20 Tiki Drinks You've Got to Try Before You Die
This three-spirit blend (white rum, gin, brandy) hails from the shaker of Victor “Trader Vic” Bergeron, one of the early trailblazers of Tiki lore. And one of the key ingredients in any Fog Cutter (besides the booze, of course) is orgeat, a sweet almond syrup, which Bergeron helped introduce in the American drinking vernacular.
- Recipe: Fog Cutter
Don the Beachcomber, the father of the Tiki drink movement, aptly named this drink after the surge in flight advancements during the 1940s. According to Jeff “Beachbum” Berry, a modern-day Tiki researcher, this cocktail inspired other aviation cocktails such as the Astronaut, Space Pilot, and the Jet Pilot.
- Recipe: Test Pilot
At the behest of sales reps for blue curacao, bartender Harry Yee created this Technicolor classic at the Hilton Hawai’i Village in Waikiki in 1957.
- Recipe: Blue Hawaiian
Modern-day Tiki “archaeologist” Beachbum Barry cracked the code for this drink after deciphering what “spices number two” and “spices number four” were in Don the Beachcomber’s little black books (Donn Beach was notoriously secretive) at his eponymous tiki bar. The secret? A mixture of allspice and vanilla and cinnamon-infused sugar syrup.
- Recipe: Nui Nui
Cocktail legend holds that British sea captain George Soule scoured the Caribbean for the ultimate cocktail, and found it in the U.S. Virgin Islands. The tropical blend of Virgin Islands Cruzan Rum, sugar cane extract, and ripe bananas is still served at the Mountain Top bar on St. Thomas. Learn how to make an impressive banana dolphin garnish here.
- Recipe: Banana Daiquiri
Though named for the fierce Filipino warrior chief, this blended rum drink is more fruity than feisty.
- Recipe: Lapu Lapu
While the true inventor of the official drink of Puerto Rico is hotly contested—the Caribe Hilton and The Barrachina in San Juan both hang plaques claiming to be the birthplace—there’s no doubt this Tiki classic is a sip of pineapple-coconut heaven.
- Recipe: Piña Colada
Faced with an excess of rum and fruity liqueurs, a Holiday Isle Tiki Bar bartender turned its surplus product into a Tiki legend, which he named after the bootleggers of Florida’s Prohibition days.
- Recipe: Rum Runner
Despite dozens of fabulous drinks that have come out of Tiki’s golden age, the Mai Tai is far and away its poster child. In fact, this Trader Vic original was so popular that it depleted world rum supplies in the ‘40s and ‘50s.
- Recipe: Mai Tai
What do you get when you mix one secretive restaurant owner and barmaid, a Pusser’s rum founder, and a drink blending competition? A nutmeg-freckled Tiki beverage that’s now known as the official cocktail of the British Virgin Islands.
- Recipe: Painkiller
Deep Sea Diver
The peach brandy used in a Missionary’s Downfall is hard to come by, but worth the liquor store reconnaissance. Go full farm-to-glass for this Don the Beachcomber original and blend fresh mint sprigs into this invigorating tipple.

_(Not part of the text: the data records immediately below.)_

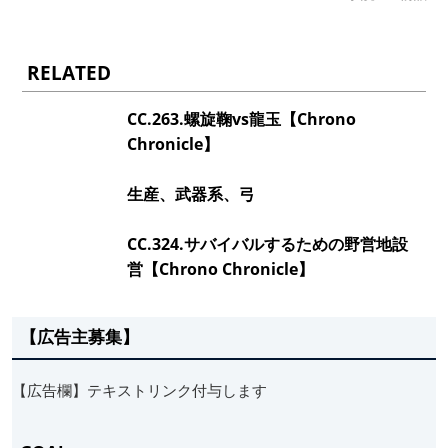
RELATED
CC.263.螺旋鞠vs龍玉【Chrono
Chronicle】
生産、武器系、弓
CC.324.サバイバルするための野営地設
営【Chrono Chronicle】
【広告主募集】
【広告欄】テキストリンク付与します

- Recipe: Missionary’s Downfall
Passion Fruit Zombie
The elusive Zombie (Beachbum Barry searched for years before piecing together Don the Beachcomber’s recipe) was said to have packed quite a punch, so much so that Beachcomber himself would serve no more than two per customer. So sip slowly, and enjoy our passion fruit twist on the cocktail classic.
- Recipe: Passion Fruit Zombie
The rum and brandy Scorpion first came onto the cocktail scene via a small bar in Honolulu, but Trader Vic swiftly adopted it for his Tiki empire in the Bay Area. You can make it an individual drink, but we prefer to sip it out of a kitschy-cute scorpion bowl with friends.
- Recipe: Scorpion
3 Dots and a Dash
Three dots and a dash—which means “victory” in Morse code—is cleverly interpreted in the garnish of three cherries and a pineapple slice on this Don the Beachcomber classic.
- Recipe: 3 Dots and a Dash
The earliest mention of this Jamaican cocktail dates back to 1895 in the book Modern American Drinks as Jamaican Rum Punch. But the Caribbean cocktail didn’t fully rise to prominence until Don the Beachcomber started to put rum drinks on the map in the 1930s.
- Recipe: Planter’s Punch
In turn-of-the-century Singapore, women couldn’t consume anything stronger than tea in public without breaching etiquette. Enter Raffles Hotel bartender Ngiam Tong Boon, who crafted the Singapore Sling: a rosy, feminine beverage that looked like a fruit juice and drank like a cocktail.
- Recipe: Singapore Sling
The Caribbean version of the legendary New Orleans punch, made with coffee liqueur, Irish cream, and orange liqueur, makes for a smooth nightcap.